Bu yasaklara uyup uymamak
kişilerin kendilerine kalmıştır.
Elbette ki sonuçlarına katlanmak da…
Allah adına yasak koymaya (tahrim yetkisi kullanmaya) gelince, Kur'an hiçbir beşere, peygamber de olsa, böyle bir yetki vermemiştir.
Çünkü bu yetki ulûhiyete (tanrılığa) ait yetkilerdendir.
Bu ölçüler ışığında baktığımızda, din kitaplarına girmiş, eşya kullanımına ilişkin bazı yasakların yeniden gözden geçirilmesi kaçınılmaz olmaktadır.
Çünkü bunların geleneksel, yönetsel olanlarıyla dinsel olanları birbirine karışmıştır.
Halk bu ayrımı bilmeden, herhangi bir ilmihal kitabında gördüğü ve tarihin bir devrinde hangi gerekçelerle konduğunu bilmediği bir yasağı din sanarak uygulamaya kalkmakta ve çok sıkıntılı durumlara düşmektedir.
Geleneğin ve yöresel yönetimin, o günkü şartlar gereği koyduğu bir yasağı dinin yasağı gibi algılamakta, dine saygısı yüzünden de bunun dışına çıkamadığı için bunalıma, çelişkiye düşmektedir.
Hz. Peygamber'in de zaman ve zeminle ilgili geleneksel ve yönetsel yasaklar koyduğu olmuştur.
Bunlar dinen haram ilan edilemez.
Bunların o günkü toplum koşulları içinde idarî, ekonomik, sıhhî, hatta siyasal gerekçeleri vardır.
Ve Resul bu yasağı o gerekçelerden birine veya birkaçına dayanarak koymuştur.
Ama bu din değildir.
Din olsaydı, dinin kurucusu tarafından yasaklanır ve zaman üstü kaynağa konurdu.
Örneğin, Hz. Peygamber'in erkekler için altın ve saf ipek kullanımını yasakladığı rivayeti vardır.

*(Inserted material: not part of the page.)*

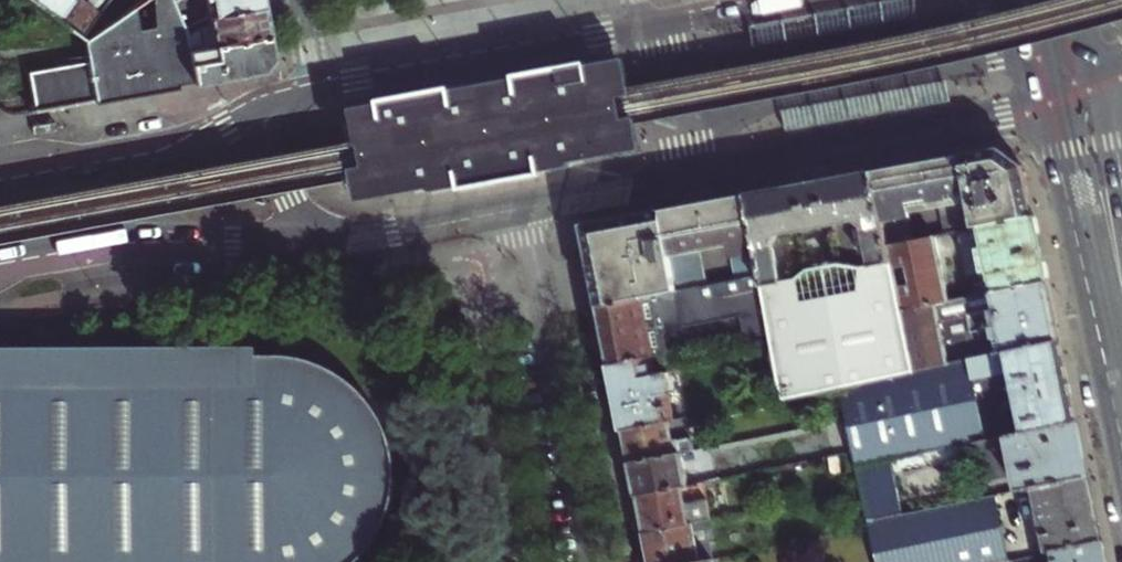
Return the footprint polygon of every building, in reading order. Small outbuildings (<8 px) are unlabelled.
[(96,99),(145,90),(194,82),(188,49),(185,30),(185,29),(173,0),(143,0),(139,2),(107,24),(82,40),(84,41),(88,62),(27,73),(33,105),(29,106),(30,111),(96,99)] [(72,0),(37,0),(34,4),(56,21),(72,0)] [(96,15),(76,0),(72,0),(56,21),(80,38),(96,15)] [(263,5),(262,0),(173,0),(185,29),(185,30),(208,16),(263,5)] [(188,49),(268,34),(265,16),(263,5),(208,16),(185,30),(188,49)] [(271,46),(268,34),(188,49),(194,82),(223,76),(264,69),(273,57),(271,46)] [(586,62),(379,102),(383,120),(345,127),(350,153),(347,153),(349,168),(353,168),(357,194),(395,187),(397,197),(429,192),(432,194),(459,190),(461,192),(542,176),(542,172),(569,168),(573,162),(604,156),(600,140),(594,141),(585,142),(582,130),(576,97),(574,85),(590,81),(589,74),(586,62)] [(874,171),(885,223),(912,218),(912,213),(970,202),(976,228),(1036,215),(1025,164),(1000,148),(949,157),(874,171)] [(759,250),(763,276),(765,286),(774,333),(787,398),(848,385),(915,371),(902,310),(890,246),(885,223),(874,171),(815,182),(748,195),(759,250)] [(680,207),(584,225),(600,306),(657,295),(710,285),(703,241),(734,236),(741,279),(763,276),(759,250),(748,195),(680,207)] [(1036,215),(976,228),(961,231),(965,249),(970,274),(979,273),(990,270),(993,291),(1048,279),(1042,245),(1036,215)] [(839,222),(799,229),(807,270),(847,263),(839,222)] [(961,231),(936,236),(940,255),(965,249),(961,231)] [(902,310),(950,300),(940,255),(936,236),(890,246),(902,310)] [(993,291),(990,270),(979,273),(983,293),(993,291)] [(710,285),(657,295),(600,306),(606,334),(612,367),(655,358),(674,354),(669,332),(745,317),(751,338),(774,333),(765,286),(763,276),(741,279),(710,285)] [(1048,279),(993,291),(983,293),(950,300),(902,310),(915,371),(945,365),(941,344),(967,339),(966,333),(974,332),(981,330),(983,339),(991,337),(995,354),(1060,340),(1057,322),(1054,309),(1048,279)] [(983,339),(981,330),(974,332),(976,341),(983,339)] [(863,466),(898,459),(983,442),(1078,422),(1069,381),(1060,340),(995,354),(945,365),(915,371),(848,385),(860,450),(863,466)] [(0,347),(0,561),(345,561),(346,561),(356,552),(363,543),(370,535),(376,523),(381,510),(384,502),(387,490),(388,478),(388,467),(387,454),(384,440),(378,425),(371,410),(362,396),(353,388),(345,380),(334,372),(319,364),(307,358),(294,355),(284,353),(274,352),(265,352),(258,352),(258,345),(0,347)] [(659,374),(655,358),(612,367),(619,401),(626,432),(678,421),(669,372),(659,374)] [(628,446),(632,464),(686,453),(699,450),(691,418),(678,421),(626,432),(628,446)] [(1078,422),(983,442),(990,480),(1021,474),(1025,491),(1035,488),(1090,477),(1084,449),(1078,422)] [(635,481),(638,496),(693,485),(686,453),(632,464),(635,481)] [(909,514),(898,459),(863,466),(867,488),(874,522),(909,514)] [(1046,553),(1051,551),(1102,541),(1096,511),(1090,477),(1035,488),(1046,553)] [(643,521),(646,534),(709,521),(711,520),(704,483),(693,485),(638,496),(643,521)] [(1003,529),(997,497),(979,500),(986,533),(1003,529)] [(909,514),(874,522),(874,527),(881,561),(1001,561),(1008,561),(1003,529),(986,533),(979,500),(909,514)] [(652,561),(703,561),(717,559),(709,521),(646,534),(651,560),(652,561)] [(1102,541),(1051,551),(1046,553),(1048,561),(1106,561),(1102,541)]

Kur'an'da böyle bir haram olmadığına göre, biz bu durumda iki ihtimalden birini var sayarız:
1. Bu rivayetler uydurmadır, itibara alınmaz,
2. Rivayet doğrudur; yasak o gün geçerli beşerî bir gerekçeyle konmuştur.

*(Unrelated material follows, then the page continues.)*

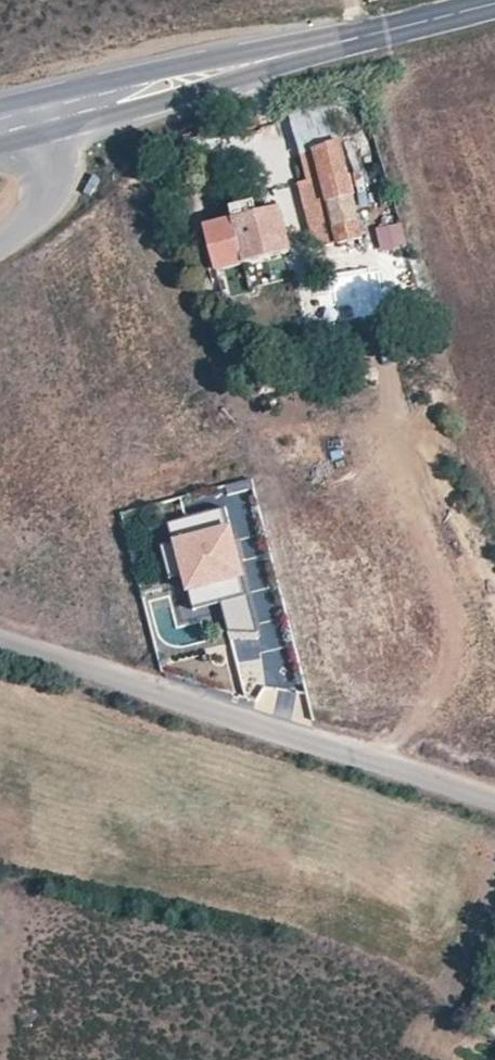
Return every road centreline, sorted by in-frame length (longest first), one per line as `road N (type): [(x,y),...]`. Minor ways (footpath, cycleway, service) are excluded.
road 1 (tertiary): [(494,808),(0,645)]
road 2 (tertiary): [(30,117),(494,1)]
road 3 (tertiary): [(0,248),(32,233),(55,196),(30,117)]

Bu durumda bizi dinen bağlamaz. İsteyen ona uyar, istemeyen uymaz.
Uyana, bunu dinleştirip genelleştirmediği sürece
hoşgörüyle bakılır, uymayana kem gözle bakılmaz.
BİD'ATLAR, HURAFELER
* Akik taşı kullanmayı kutsallaştırmak:
Akik taşından yapılmış yüzük vs. gibi eşyanın kullanılmasını kutsal gösteren, bu kutsallığı desteklemek için akik taşına birtakım doğa üstü değerler yükleyen rivayetlerin tümü uydurmadır.

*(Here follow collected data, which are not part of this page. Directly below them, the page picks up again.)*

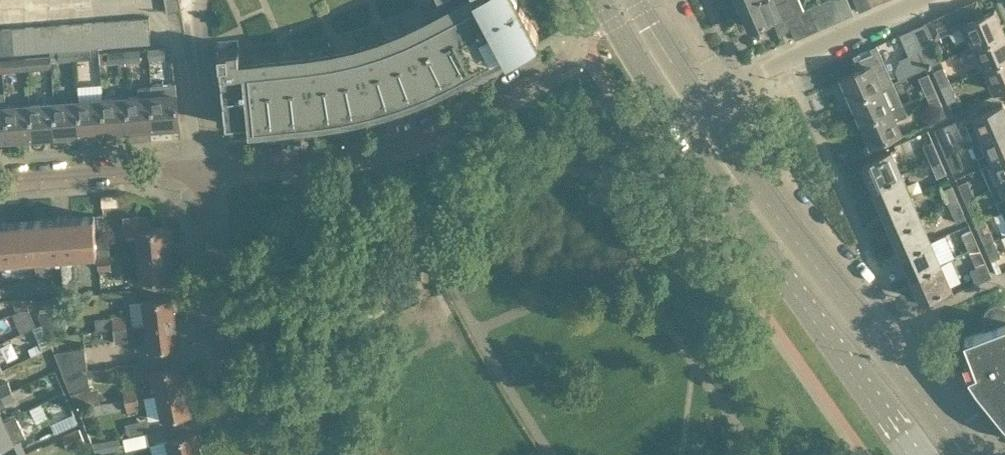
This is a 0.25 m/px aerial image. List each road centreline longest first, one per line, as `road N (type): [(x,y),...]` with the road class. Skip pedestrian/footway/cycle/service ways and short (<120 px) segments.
road 1 (secondary): [(959,454),(697,103),(633,0)]
road 2 (secondary): [(601,0),(670,119),(912,454)]
road 3 (residential): [(999,454),(722,87)]
road 4 (residential): [(565,0),(583,45),(435,128),(380,148),(206,167)]
road 5 (residential): [(245,454),(219,337),(206,167)]
road 6 (residential): [(722,87),(920,0)]
road 7 (residential): [(206,167),(0,182)]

Falan veya filan taştan süs eşyası kullanmakla ilgili hiçbir dinsel buyruk yoktur ve olamaz.
Bu bir zevk ve töre meselesidir.
Akik taşıyla ilgili uydurmalar, çağımızın en büyük hadis otoritesi olan Elbânî (ölm. 1999) tarafından sıralanmış ve gerekli eleştiriler yapılarak bunların güvenilmez düzmeceler olduğu gösterilmiştir.
İşte bazı uydurmalar:
"Akik taşından yüzük kullanın; çünkü o mübarek bir taştır."
"Akik taşından yüzük kullanın; çünkü o yoksulluğu giderir."
"Akik taşından yüzükler kullanın; çünkü o taşı kullanan, kullandığı sürece tasalanmaz."
"Akik taşından yüzük kullanan sürekli hayır üzere olur."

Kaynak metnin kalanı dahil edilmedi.